В детстве его отец был для него языком, на котором он не умел разговаривать, но теперь-то он знал его в совершенстве. Этот человек хотел, чтобы он был кем-то другим, и это сбивало с толку. Но теперь он мог прочитать книгу своего отца целиком и знал, что ничего из этого никогда не имело отношения к нему самому. Его собственная книга – совершенно отдельная, и всегда такой была. Ему всегда всего-то надо было быть самим собой, и просто потребовалось время – слишком много времени, – чтобы понять это.
Вот детская спальня, крошечная, без единого окна, всего лишь вдвое шире узкой кровати.
Он лежит, глубоко вдыхая вдруг странно знакомый запах простыней и подушки. Дополнительное одеялко, в которое он так любил уютно заворачиваться ребенком, заткнуто под матрас. Он инстинктивно тянется за ним, сворачивает уголок мягкой ткани в руке, подносит к лицу, закрывает глаза и делает вдох.
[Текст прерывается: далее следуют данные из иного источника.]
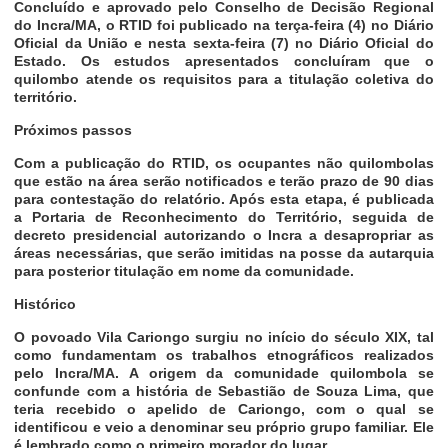
Concluído e aprovado pelo Conselho de Decisão Regional
do Incra/MA, o RTID foi publicado na terça-feira (4) no Diário
Oficial da União e nesta sexta-feira (7) no Diário Oficial do
Estado. Os estudos apresentados concluíram que o
quilombo atende os requisitos para a titulação coletiva do
território.
Próximos passos
Com a publicação do RTID, os ocupantes não quilombolas
que estão na área serão notificados e terão prazo de 90 dias
para contestação do relatório. Após esta etapa, é publicada
a Portaria de Reconhecimento do Território, seguida de
decreto presidencial autorizando o Incra a desapropriar as
áreas necessárias, que serão imitidas na posse da autarquia
para posterior titulação em nome da comunidade.
Histórico
O povoado Vila Cariongo surgiu no início do século XIX, tal
como fundamentam os trabalhos etnográficos realizados
pelo Incra/MA. A origem da comunidade quilombola se
confunde com a história de Sebastião de Souza Lima, que
teria recebido o apelido de Cariongo, com o qual se
identificou e veio a denominar seu próprio grupo familiar. Ele
é lembrado como o primeiro morador do lugar.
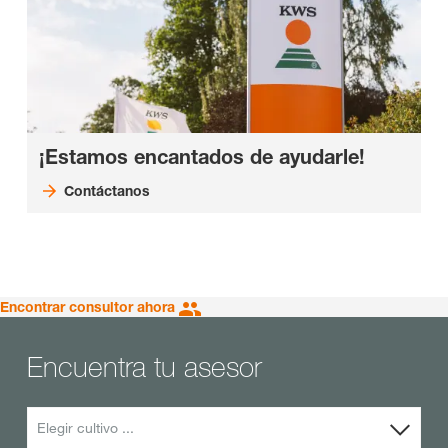
¡Estamos encantados de ayudarle!
Contáctanos
Encontrar consultor ahora
Encuentra tu asesor
Elegir cultivo ...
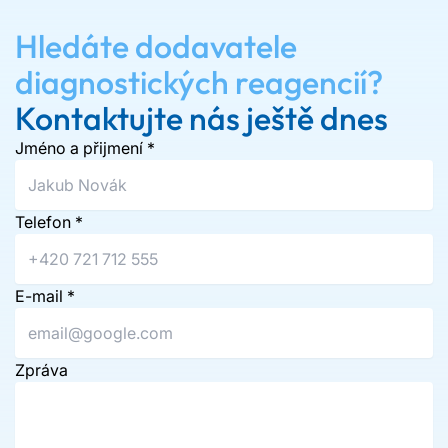
Hledáte dodavatele
diagnostických reagencií?
Kontaktujte nás ještě dnes
Jméno a přijmení
*
Telefon
*
E-mail
*
Zpráva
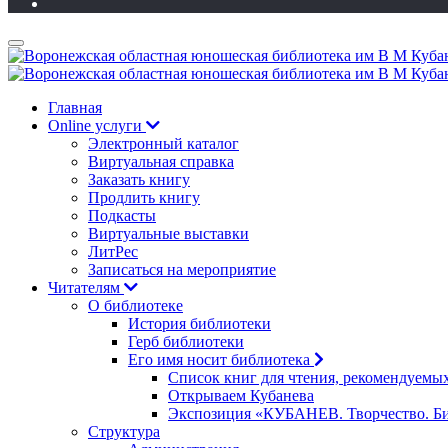
Главная
Online услуги
Электронный каталог
Виртуальная справка
Заказать книгу
Продлить книгу
Подкасты
Виртуальные выставки
ЛитРес
Записаться на мероприятие
Читателям
О библиотеке
История библиотеки
Герб библиотеки
Его имя носит библиотека
Список книг для чтения, рекомендуемы
Открываем Кубанева
Экспозиция «КУБАНЕВ. Творчество. Би
Структура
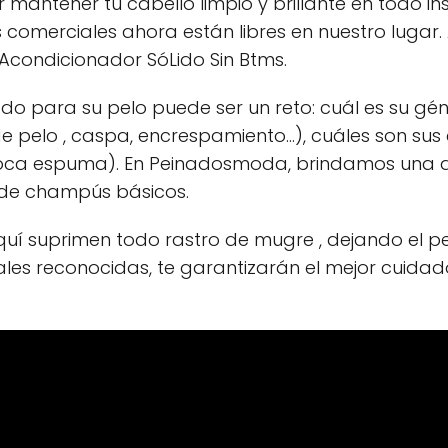
mantener tu cabello limpio y brillante en todo i
s comerciales ahora están libres en nuestro lug
Acondicionador SóLido Sin Btms.
 para su pelo puede ser un reto: cuál es su géne
pelo , caspa, encrespamiento...), cuáles son sus 
on poca espuma). En Peinadosmoda, brindamos u
sde champús básicos.
uí suprimen todo rastro de mugre , dejando el pel
ales reconocidas, te garantizarán el mejor cuidad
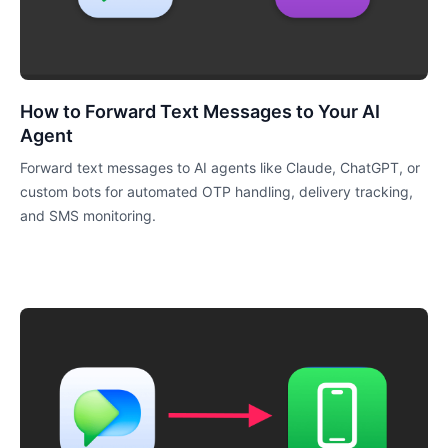
How to Forward Text Messages to Your AI
Agent
Forward text messages to AI agents like Claude, ChatGPT, or
custom bots for automated OTP handling, delivery tracking,
and SMS monitoring.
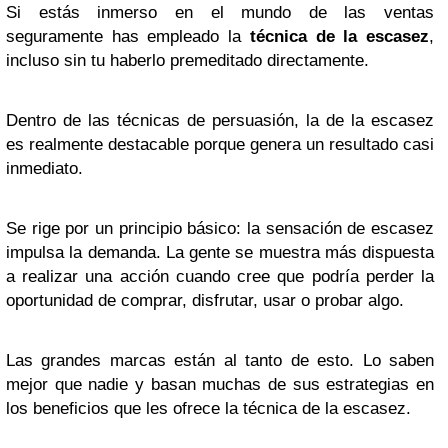
Si estás inmerso en el mundo de las ventas
seguramente has empleado la
técnica de la escasez
,
incluso sin tu haberlo premeditado directamente.
Dentro de las técnicas de persuasión, la de la escasez
es realmente destacable porque genera un resultado casi
inmediato.
Se rige por un principio básico: la sensación de escasez
impulsa la demanda. La gente se muestra más dispuesta
a realizar una acción cuando cree que podría perder la
oportunidad de comprar, disfrutar, usar o probar algo.
Las grandes marcas están al tanto de esto. Lo saben
mejor que nadie y basan muchas de sus estrategias en
los beneficios que les ofrece la técnica de la escasez.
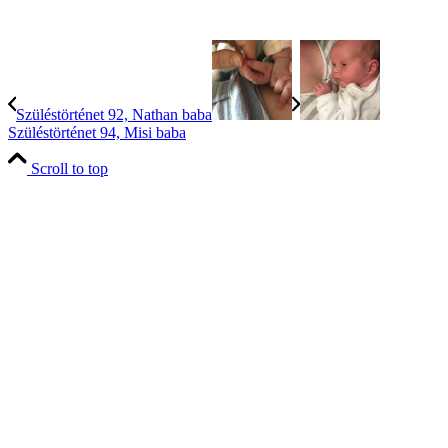
Szüléstörténet 92, Nathan baba
Szüléstörténet 94, Misi baba
Scroll to top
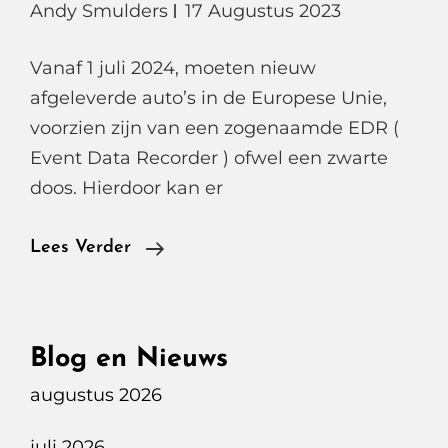
Andy Smulders
17 Augustus 2023
Vanaf 1 juli 2024, moeten nieuw
afgeleverde auto’s in de Europese Unie,
voorzien zijn van een zogenaamde EDR (
Event Data Recorder ) ofwel een zwarte
doos. Hierdoor kan er
EDR
Lees Verder
Event
Data
Recorder
Blog en Nieuws
Per
augustus 2026
Juli
2024
juli 2026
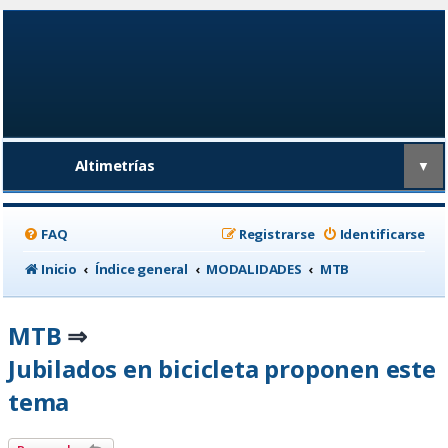
Altimetrías
▼
FAQ
Registrarse
Identificarse
Inicio
Índice general
MODALIDADES
MTB
MTB
⇒
Jubilados en bicicleta proponen este
tema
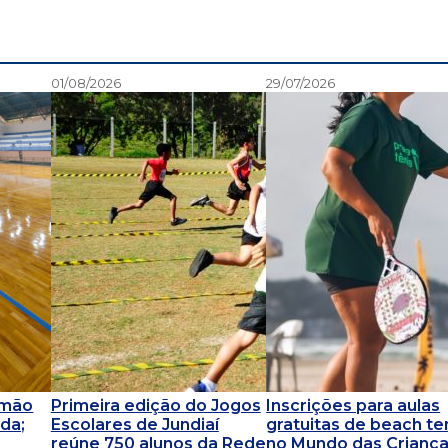
01/08/2026
29/07/2026
omão
Primeira edição do Jogos
Inscrições para aulas
da;
Escolares de Jundiaí
gratuitas de beach te
reúne 750 alunos da Rede
no Mundo das Crianç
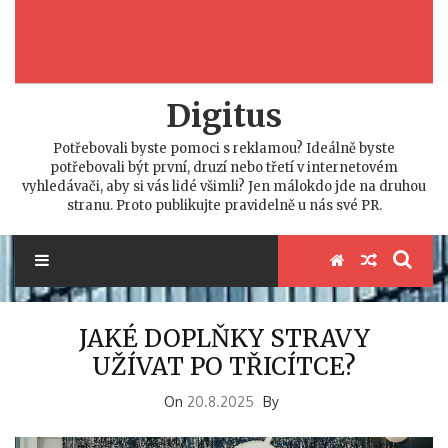
Digitus
Potřebovali byste pomoci s reklamou? Ideálně byste
potřebovali být první, druzí nebo třetí v internetovém
vyhledávači, aby si vás lidé všimli? Jen málokdo jde na druhou
stranu. Proto publikujte pravidelně u nás své PR.
JAKÉ DOPLŇKY STRAVY
UŽÍVAT PO TŘICÍTCE?
On
20.8.2025
By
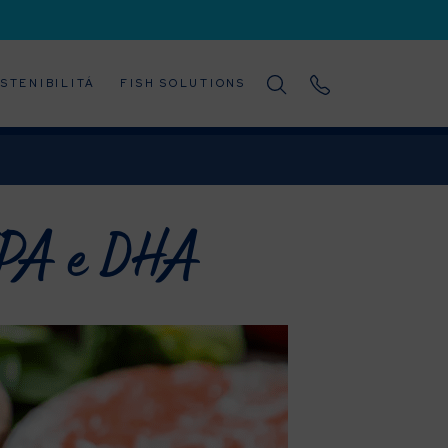
STENIBILITÁ
FISH SOLUTIONS
EPA e DHA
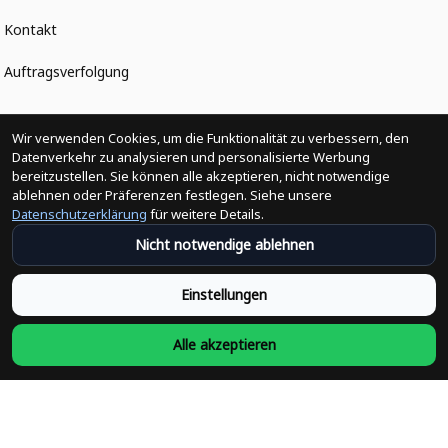
Kontakt
Auftragsverfolgung
Politiken
Wir verwenden Cookies, um die Funktionalität zu verbessern, den
Datenverkehr zu analysieren und personalisierte Werbung
bereitzustellen. Sie können alle akzeptieren, nicht notwendige
Änderungen der Bestellung
ablehnen oder Präferenzen festlegen. Siehe unsere
Datenschutzerklärung
für weitere Details.
Versandpolitik
Nicht notwendige ablehnen
Rückerstattungsrichtlinie
Einstellungen
Rückgabepolitik
Alle akzeptieren
Datenschutzpolitik
Bedingungen der Dienstleistung
Heute abonnieren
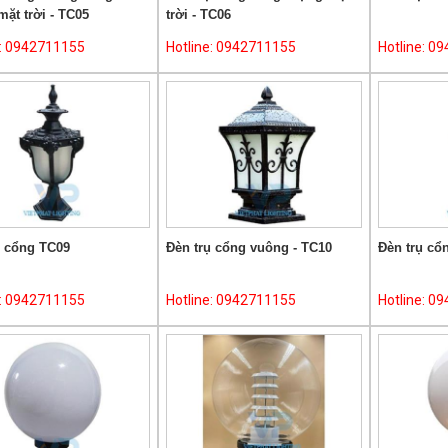
ặt trời - TC05
trời - TC06
e: 0942711155
Hotline: 0942711155
Hotline: 0
ụ cổng TC09
Đèn trụ cổng vuông - TC10
Đèn trụ cổ
e: 0942711155
Hotline: 0942711155
Hotline: 0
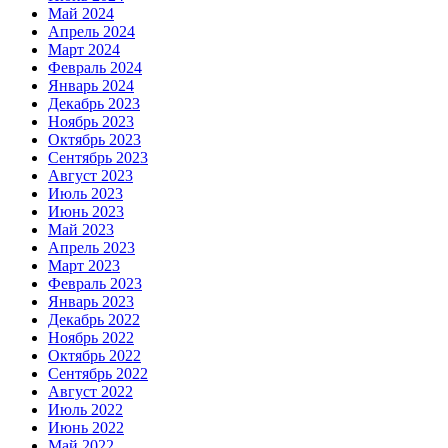
Май 2024
Апрель 2024
Март 2024
Февраль 2024
Январь 2024
Декабрь 2023
Ноябрь 2023
Октябрь 2023
Сентябрь 2023
Август 2023
Июль 2023
Июнь 2023
Май 2023
Апрель 2023
Март 2023
Февраль 2023
Январь 2023
Декабрь 2022
Ноябрь 2022
Октябрь 2022
Сентябрь 2022
Август 2022
Июль 2022
Июнь 2022
Май 2022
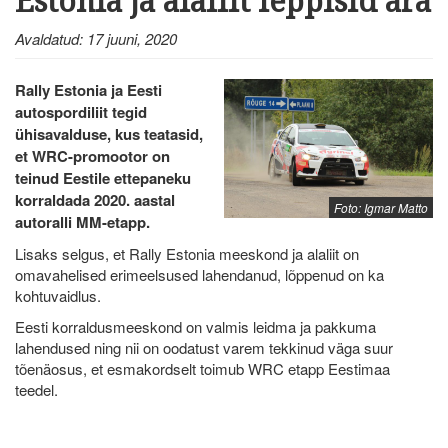
Estonia ja alaliit leppisid ära
Avaldatud: 17 juuni, 2020
Rally Estonia ja Eesti
autospordiliit tegid
ühisavalduse, kus teatasid,
et WRC-promootor on
teinud Eestile ettepaneku
korraldada 2020. aastal
Foto: Igmar Matto
autoralli MM-etapp.
Lisaks selgus, et Rally Estonia meeskond ja alaliit on
omavahelised erimeelsused lahendanud, lõppenud on ka
kohtuvaidlus.
Eesti korraldusmeeskond on valmis leidma ja pakkuma
lahendused ning nii on oodatust varem tekkinud väga suur
tõenäosus, et esmakordselt toimub WRC etapp Eestimaa
teedel.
Это конец, понимает он. Узел его жизни развязался и пролег перед ним, словно ковровая дорожка, и теперь он совершенно ясно увидел и понял эту жизнь, все в ней стало столь очевидно теперь, задним числом.
Жаль, что нельзя прожить ее еще раз.
Вот открывается дверь. На Пита косо падает свет из облупленного коридора, а потом в комнату нерешительно входит какой-то другой человек, двигаясь медленно и осторожно, слегка прихрамывая, словно он ранен, а тело не совсем хорошо его слушается. Человек подходит к кровати и с трудом опускается рядом с ней на колени.
Посмотрев какое-то время на спящего Пита и явно пребывая в сомнениях, человек наконец принимает окончательное решение. Наклоняется над Питом и обнимает его так крепко, как только может.
И даже хотя Пит уже затерялся в куда более глубоких снах, он чувствует эти объятия, или, по крайней мере, воображает, что чувствует, и на миг ощущает, что понят и прощен. Будто наконец замкнулся круг или нашлось что-то давно потерянное.
Словно какая-то недостающая часть его наконец встала на место.
68 Когда Аманда приехала домой, там ее ждало письмо, но она не стала сразу его открывать.